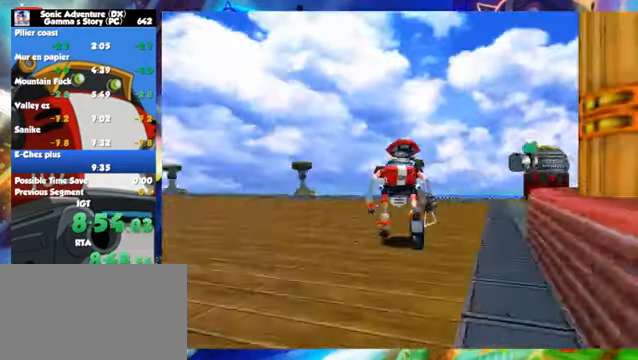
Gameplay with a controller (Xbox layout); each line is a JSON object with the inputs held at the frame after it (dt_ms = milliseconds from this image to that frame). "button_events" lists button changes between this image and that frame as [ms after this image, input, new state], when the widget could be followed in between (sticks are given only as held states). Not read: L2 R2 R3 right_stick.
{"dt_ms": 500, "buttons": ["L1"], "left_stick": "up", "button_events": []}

...

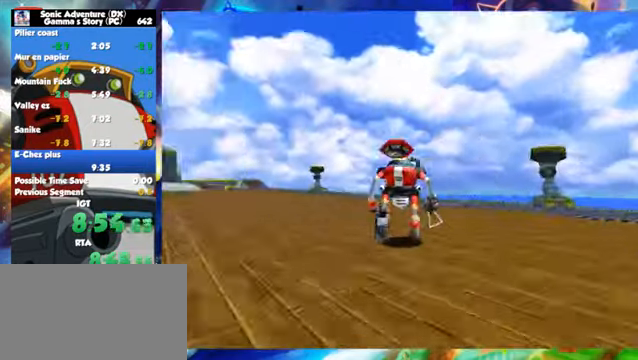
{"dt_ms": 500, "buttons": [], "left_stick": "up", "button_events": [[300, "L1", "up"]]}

-- INSTRUCTIONS FOR THE TASK --
The answer is the number of lines in the preceding material that hold "buttons"; write that number and nothing else.

-- TASK RESPONSE --
2